WHAT THE TASK ASKS:
Your task is to return the data below, word for word.

INPUT:
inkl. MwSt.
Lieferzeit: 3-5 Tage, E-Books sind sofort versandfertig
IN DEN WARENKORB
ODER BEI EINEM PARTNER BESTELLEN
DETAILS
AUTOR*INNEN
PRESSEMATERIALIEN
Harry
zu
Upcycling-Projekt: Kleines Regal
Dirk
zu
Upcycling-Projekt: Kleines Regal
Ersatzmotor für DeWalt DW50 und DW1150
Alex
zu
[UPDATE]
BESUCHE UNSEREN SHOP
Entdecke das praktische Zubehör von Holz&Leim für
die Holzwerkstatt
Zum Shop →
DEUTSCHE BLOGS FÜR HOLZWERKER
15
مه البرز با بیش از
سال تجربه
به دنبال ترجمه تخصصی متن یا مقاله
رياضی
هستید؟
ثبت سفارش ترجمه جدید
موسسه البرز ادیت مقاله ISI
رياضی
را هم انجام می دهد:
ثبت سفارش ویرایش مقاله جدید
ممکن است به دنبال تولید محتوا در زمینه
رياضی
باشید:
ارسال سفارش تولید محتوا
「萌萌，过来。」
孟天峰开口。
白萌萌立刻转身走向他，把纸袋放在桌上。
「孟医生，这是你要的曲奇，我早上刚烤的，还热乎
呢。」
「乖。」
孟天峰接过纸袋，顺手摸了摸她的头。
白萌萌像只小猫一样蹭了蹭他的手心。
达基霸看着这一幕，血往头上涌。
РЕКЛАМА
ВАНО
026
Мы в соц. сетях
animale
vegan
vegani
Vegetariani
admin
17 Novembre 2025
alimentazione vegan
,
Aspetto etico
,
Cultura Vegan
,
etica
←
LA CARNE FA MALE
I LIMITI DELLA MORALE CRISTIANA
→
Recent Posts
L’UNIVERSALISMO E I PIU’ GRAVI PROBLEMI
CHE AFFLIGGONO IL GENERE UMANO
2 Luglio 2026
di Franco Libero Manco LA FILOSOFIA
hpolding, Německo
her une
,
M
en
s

ANSWER SPACE:
inkl. MwSt.
Lieferzeit: 3-5 Tage, E-Books sind sofort versandfertig
IN DEN WARENKORB
ODER BEI EINEM PARTNER BESTELLEN
DETAILS
AUTOR*INNEN
PRESSEMATERIALIEN
Harry
zu
Upcycling-Projekt: Kleines Regal
Dirk
zu
Upcycling-Projekt: Kleines Regal
Ersatzmotor für DeWalt DW50 und DW1150
Alex
zu
[UPDATE]
BESUCHE UNSEREN SHOP
Entdecke das praktische Zubehör von Holz&Leim für
die Holzwerkstatt
Zum Shop →
DEUTSCHE BLOGS FÜR HOLZWERKER
15
مه البرز با بیش از
سال تجربه
به دنبال ترجمه تخصصی متن یا مقاله
رياضی
هستید؟
ثبت سفارش ترجمه جدید
موسسه البرز ادیت مقاله ISI
رياضی
را هم انجام می دهد:
ثبت سفارش ویرایش مقاله جدید
ممکن است به دنبال تولید محتوا در زمینه
رياضی
باشید:
ارسال سفارش تولید محتوا
「萌萌，过来。」
孟天峰开口。
白萌萌立刻转身走向他，把纸袋放在桌上。
「孟医生，这是你要的曲奇，我早上刚烤的，还热乎
呢。」
「乖。」
孟天峰接过纸袋，顺手摸了摸她的头。
白萌萌像只小猫一样蹭了蹭他的手心。
达基霸看着这一幕，血往头上涌。
РЕКЛАМА
ВАНО
026
Мы в соц. сетях
animale
vegan
vegani
Vegetariani
admin
17 Novembre 2025
alimentazione vegan
,
Aspetto etico
,
Cultura Vegan
,
etica
←
LA CARNE FA MALE
I LIMITI DELLA MORALE CRISTIANA
→
Recent Posts
L’UNIVERSALISMO E I PIU’ GRAVI PROBLEMI
CHE AFFLIGGONO IL GENERE UMANO
2 Luglio 2026
di Franco Libero Manco LA FILOSOFIA
hpolding, Německo
her une
,
M
en
s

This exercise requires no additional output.